NBA Commissioner David Stern charged the NBA with becoming the technology leader in sports. With this in mind, NBA Entertainment built a plant it refers to as the most efficient digital production and distribution facility in sports. Rather than a video house, it is what I think of as an IT facility that happens to move audio and video around.
I've done a pair of stories about NBA Entertainment over the past six months, and in talking with the company's IT and technology people, I've come to understand that you have to have a lot of things in order before you start thinking about equipment.
"You have to approach this as an IT project," said NBA Entertainment senior vice president of technology and operations, Steve Hellmuth. "You've got to have your databases right and your logging information right before you jump into this."
"The way you have to approach this is say 'how does my organization and my process work in my shop? How should my databases be organized? What is my logging information going to be? How is my digital archive going to relate to my physical archive?"
Hellmuth has described his facility as "data-driven," where careful logging of games as they are played gives an accurate location of every basketball shot as well as information about its distance, type of shot and its entertainment value via the timecode. The archive covers nearly 250,000 games, going back to the late 1940s.
"The mistake most broadcasters make is they try to run a DMM [Distributed Multimedia] project in parallel with the installation of the equipment and the gear," he said.
"If you try to run a DMM process in parallel with your editing and your physical hardware, the hardware guys will always outstrip the software guys. In essence, what I'm saying is you have to give your software guys and your database process a head start."
The final hardware piece for NBA's facility will be the digital storage system, which will be installed in time for the 2005-06 basketball season. Storage will then exist on three levels: disk-based storage for immediate access, robotically accessible LTO3 datatapes containing complete game video, and shelved LTO3 tapes for the least used material.
"We started this project five years ago by putting islands out there in our editing world, the logging system, and the editing applications," said Director of NBA Entertainment IT Keith Horstman. The last step "is really just integrating the islands together," and having logging data communicate with storage.
NBA Entertainment is certainly a specialized facility, with its own set of goals and challenges. I think when any facility looks at itself, it will discover it, too, is specialized, with its own set of goal and challenges.
The big challenge I foresee is migrating to a data-driven environment from one based on the physical location of physical media.
While many facilities have a database to help locate a specific story on a specific tape, there's usually a backup in the form of a printed or handwritten list of stories on the tape cassette itself or in the box. Ultimately, these backups are going to disappear and users of the facility will have to rely on the database alone.
This is no small step. Going forward, it relies on real staff discipline to input descriptive data and ensure each day's material can be located in the future. Thankfully, newsroom computers can demand such information as the video moves from the assignment, acquisition, editing, airing and archiving processes.
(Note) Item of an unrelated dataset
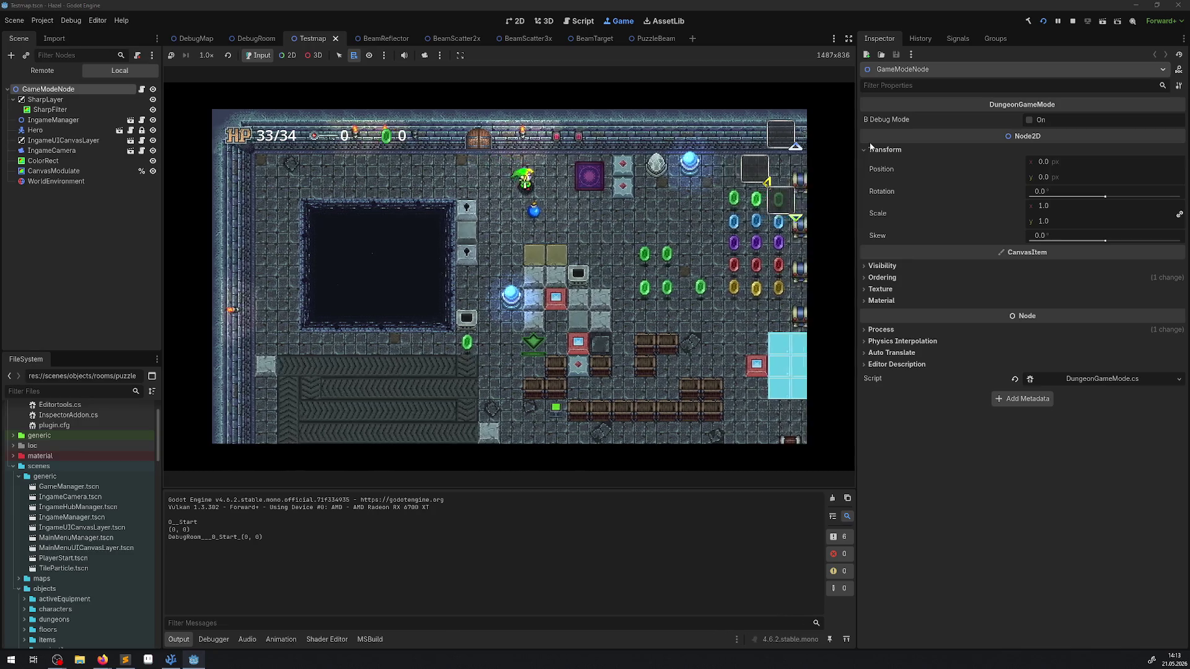
{"action": "mouse_move", "coordinate": [871, 146]}
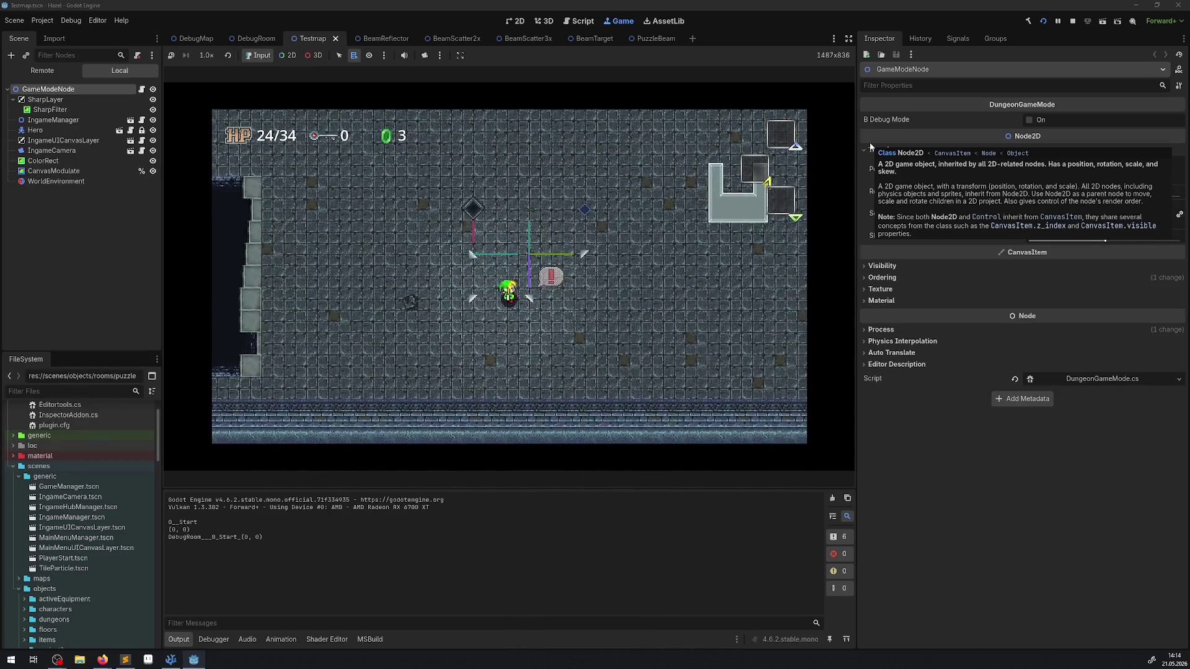
{"action": "key", "text": "Up"}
It is working backwards, descriptively logging archive material as it moves to some kind of digital storage, perhaps datatape, where time, effort and money will be involved. And if there's no commitment to that, you might want to save your money on storage hardware because it ain't a'gonna work without that database.
Recently I was talking with a longtime friend with a Fortune 100 manufacturing company that does a lot of video. I asked about asset management and he told me the company used it for still photographs but not for video.
Why not, I asked?
It's too much trouble and too expensive to do all the logging, he told me. It's cheaper to just hire a crew and go shoot something again if we can't find it.
Unfortunately, a news department can't ask somebody to burn their building down again, so you've got to keep archives and establish a way of navigating through them.